Hermes Infrastructure has secured 10% of rail company Eurostar on behalf of several pension funds as the UK government sold off its stake in the company for £585.1m (€807m).

The UK government owned 40% of Eurostar, as Hermes, the asset manager wholly owned by the BT Pension Scheme (BTPS), was joined by Canadian pension fund manager Caisse de dépôt et placement du Québec (CDPQ), which took on 30%.

The pair created a shell company, Patina Rail, to secure the stake in the rail firm in a hotly contested deal that reportedly included other UK pension funds – the £41.6bn Universities Superannuation Scheme (USS) and the £5.5bn Lancashire County Pension Fund (LCPF).

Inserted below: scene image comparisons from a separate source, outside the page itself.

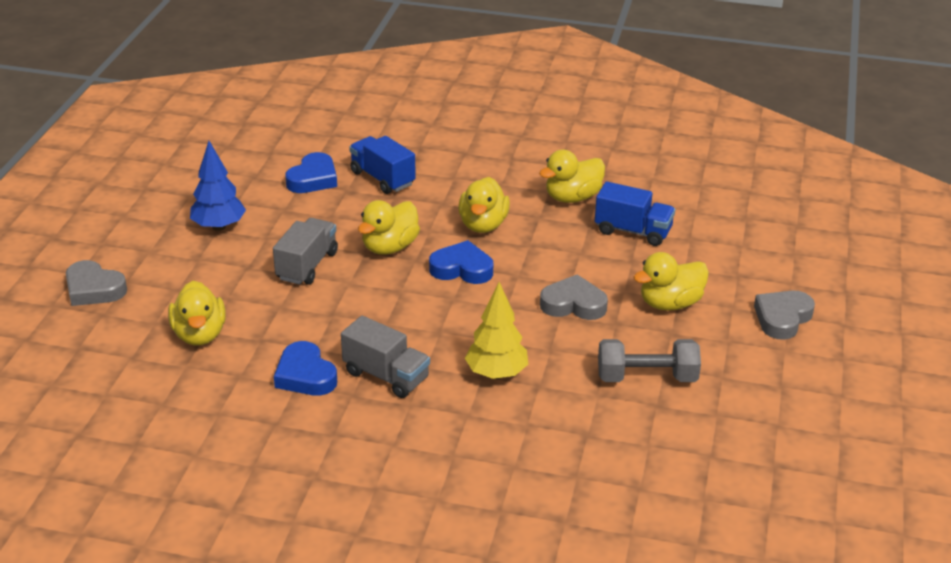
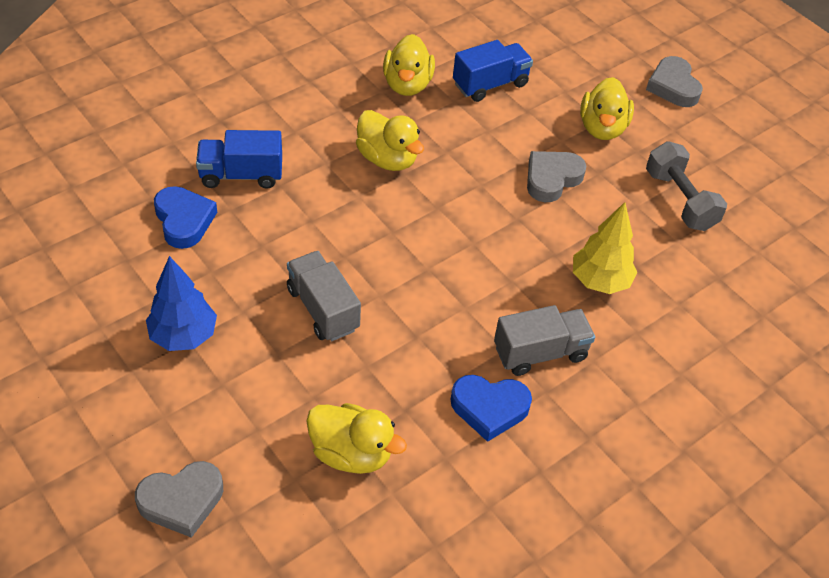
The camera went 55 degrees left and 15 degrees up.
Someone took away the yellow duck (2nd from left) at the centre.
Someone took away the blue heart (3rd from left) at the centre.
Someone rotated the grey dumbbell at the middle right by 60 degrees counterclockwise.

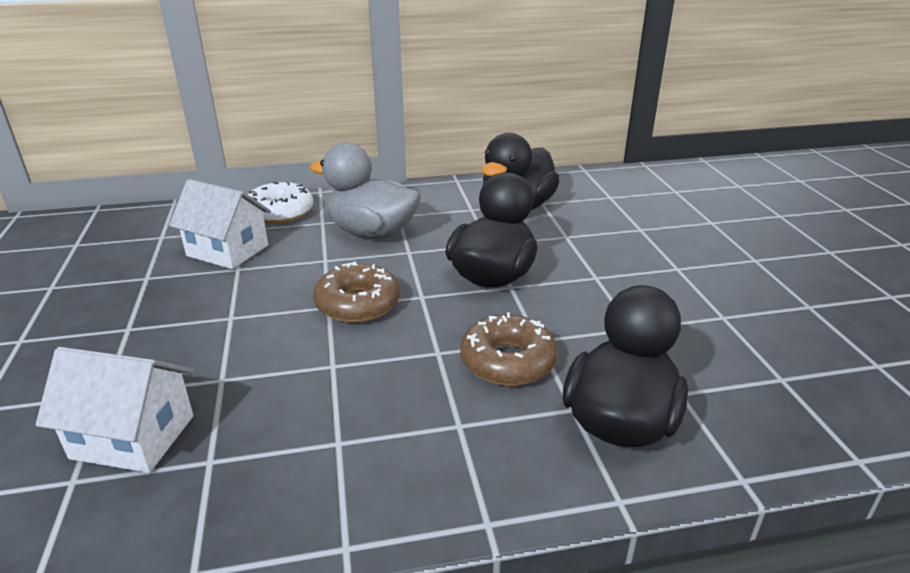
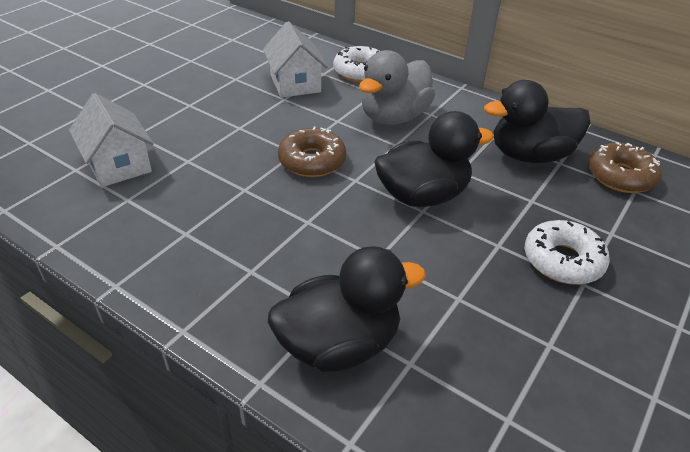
The camera went 45 degrees right and 10 degrees up.
Someone rotated the grey duck at the top centre by 120 degrees counterclockwise.
Someone carried the brown donut (2nd from left) from the centre to the middle right.
Someone put down the white donut (2nd from left) at the middle right.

The £40.2bn BTPS seeded Hermes’s investment fund and took a stake alongside the £10bn Santander UK Group Pension Scheme and local government pension schemes (LGPS) for Dorset (£2.1bn), Cornwall (£1.4bn) and Barking and Dagenham (£654m).

The remainder of Eurostar is owned by national rail agencies for France, Société Nationale des Chemins de Fer Français (SNCF) (55%) and Belgium, Société Nationale des Chemins de Fer Belges (SNCB) (5%).

Both agencies have the option to block the purchase and acquire the UK government’s stake at a 15% premium.

However, this is unlikely to occur, with SNCF and CDPQ already having an existing partnership in transport assets.

Hermes said it expected the sale to be completed by the end of June.

Hamish DeRun, a partner at Hermes Investment Management, said this was the fund’s first direct transportation asset, falling under its ‘value added’ strategy, giving investors exposure to GDP growth-linked assets.

“Teaming up with CDPQ made sense because they bring a lot of experience in transportation assets and also in working with SNCF,” DeRun added.

Antony Barker, director of pensions at Santander UK, said he was pleased with the investment in the Hermes fund, which came last year as Hermes announced commitments reaching more than £700m.

He said the Santander pension fund supported the purchase through the fund and a segregated mandate with Hermes, leaving it with around 4% ownership.

“It’s a good deal,” he said. “With a brand-new set of rolling stock about to be delivered and a franchise that extends through France and redevelopment of King’s Cross, we can only see demand increasing.”

Hermes Infrastructure said it was approached by UBS, the investment bank brokering the sale on behalf of the government, regarding the sale.

It then exclusively partnered with CDPQ after the Canadian investors approached the firm as a UK partner for the bid.

“This demonstrates a lot of the characteristics of the infrastructure assets we are looking for,” DeRun said.

He said Hermes expected to hold on to its stake for the long term, or at least for the life of the fund, an 18-year cycle.

CNDQ has around CAD226bn (€161.5bn) in assets, with CAD10bn in infrastructure, and manages investment for 33 public, para-public and insurance companies in Quebec.

It and SNCF have an existing relationship with a 30/70 split of transportation manager Keolis, a French firm operating globally.

Macky Tall, senior vice-president for infrastructure at CDPQ, said: “Alongside leading industry players, we are becoming partners of a highly strategic asset that will generate stable and predictable returns.

“This major investment is another opportunity for us to further build on our expertise in the transport sector.”

The sale of Eurostar forms part of the UK government’s National Infrastructure Plan, involving more than £20bn of public assets by 2020.

HM Treasury said the sale price was ahead of expectations and reflected the quality of the asset.